◆ TASK DATA ◆
-=-=-

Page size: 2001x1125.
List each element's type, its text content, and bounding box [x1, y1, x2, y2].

-=-=-

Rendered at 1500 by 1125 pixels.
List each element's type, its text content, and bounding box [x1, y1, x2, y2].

-=-=-

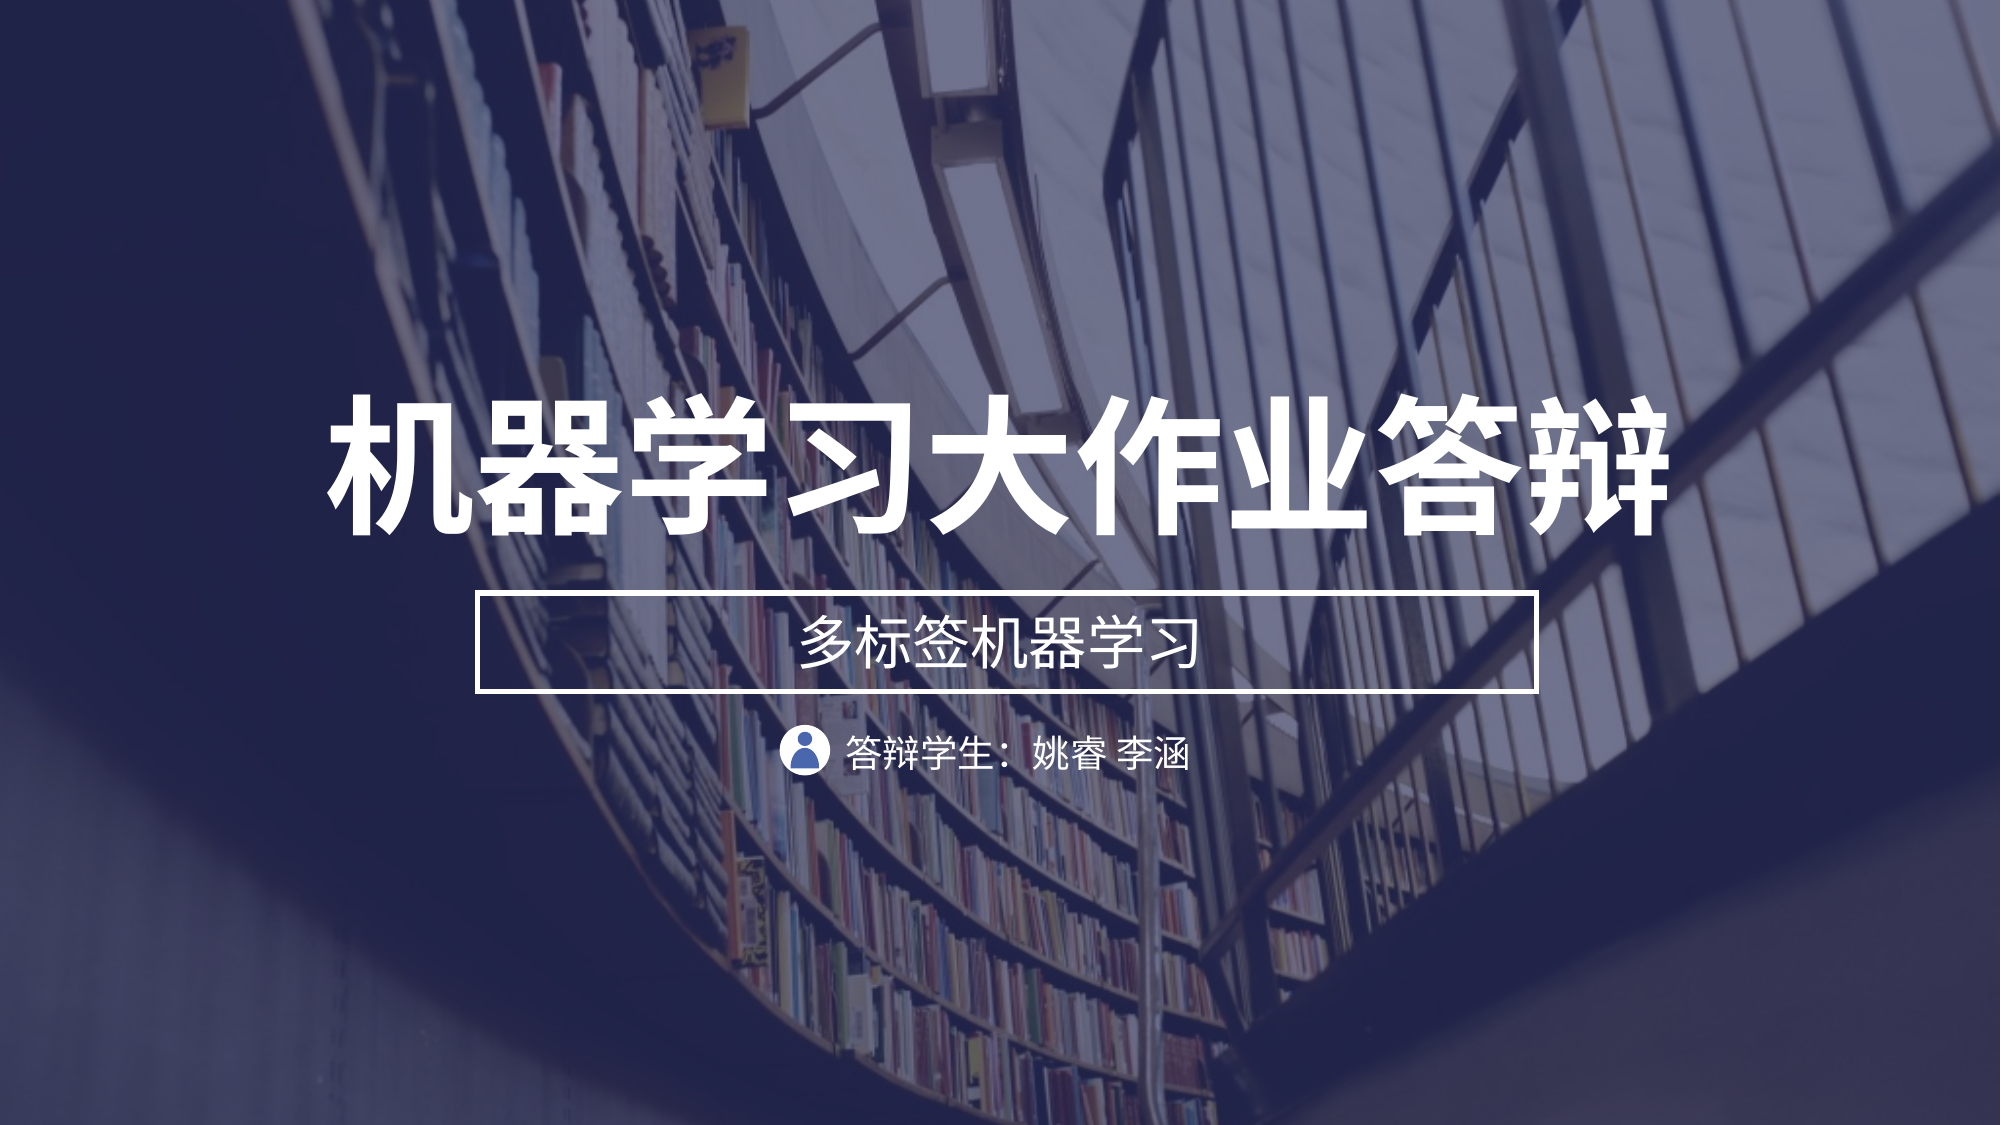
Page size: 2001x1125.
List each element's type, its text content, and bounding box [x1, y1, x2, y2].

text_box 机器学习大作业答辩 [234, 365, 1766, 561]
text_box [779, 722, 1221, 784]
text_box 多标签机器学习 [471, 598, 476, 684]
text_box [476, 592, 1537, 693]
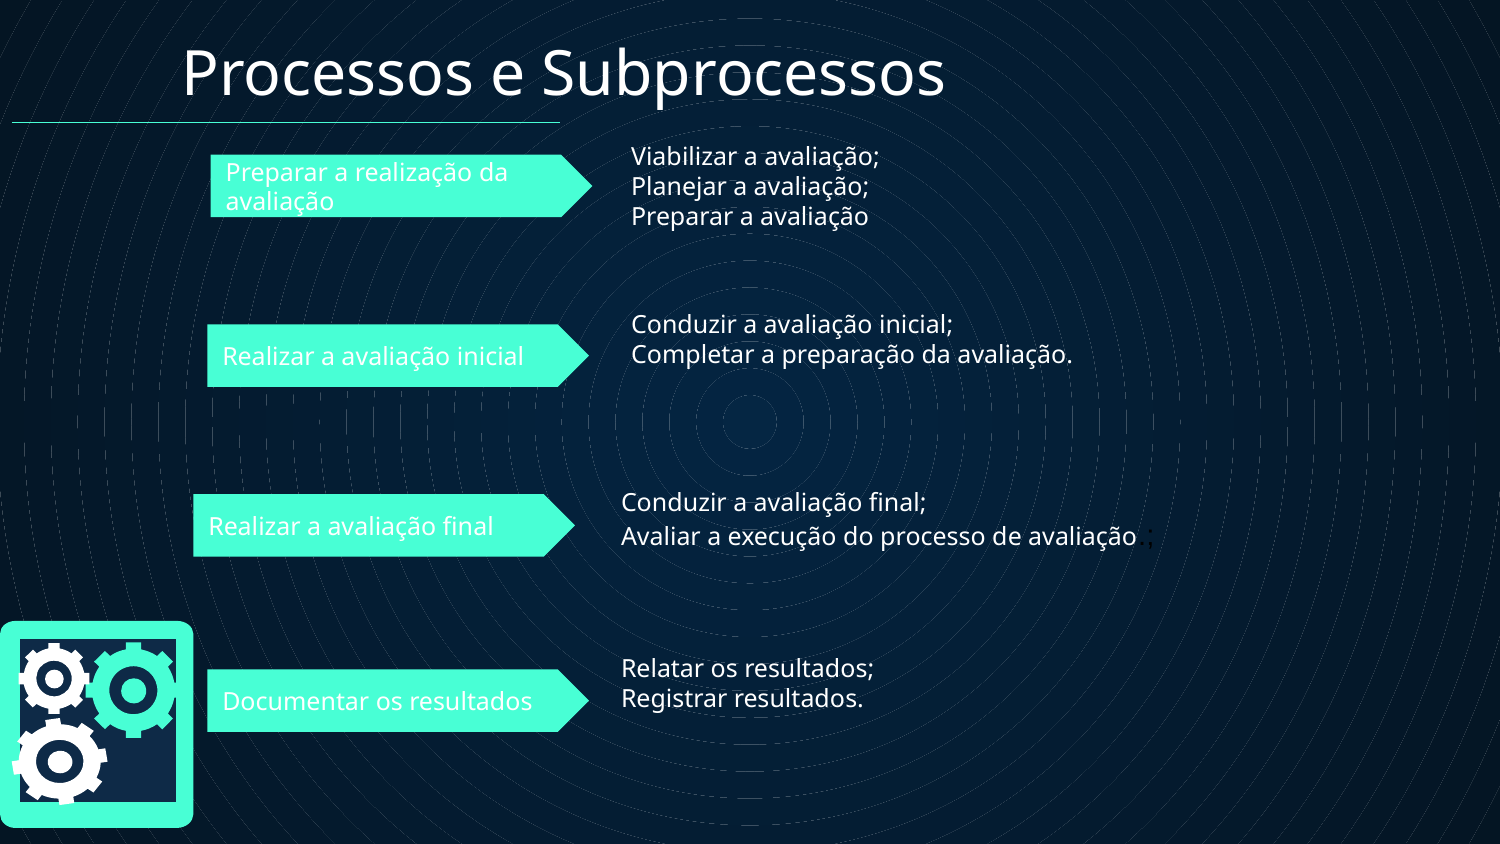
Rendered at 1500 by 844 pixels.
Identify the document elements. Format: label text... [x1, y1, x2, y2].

-=-=-

◆ ABOUT THIS EXERCISE ◆
Transcribe, exactly and without pictures, everything in the data from the line with "text_box [779, 722, 1221, 784]" down to the line with "Identify the document", both included.

◆ SOLUTION FOR THIS EXERCISE ◆
text_box [779, 722, 1221, 784]
text_box 多标签机器学习 [471, 598, 476, 684]
text_box [476, 592, 1537, 693]
Rendered at 1500 by 844 pixels.
Identify the document elements. Format: label text... [x1, y1, x2, y2].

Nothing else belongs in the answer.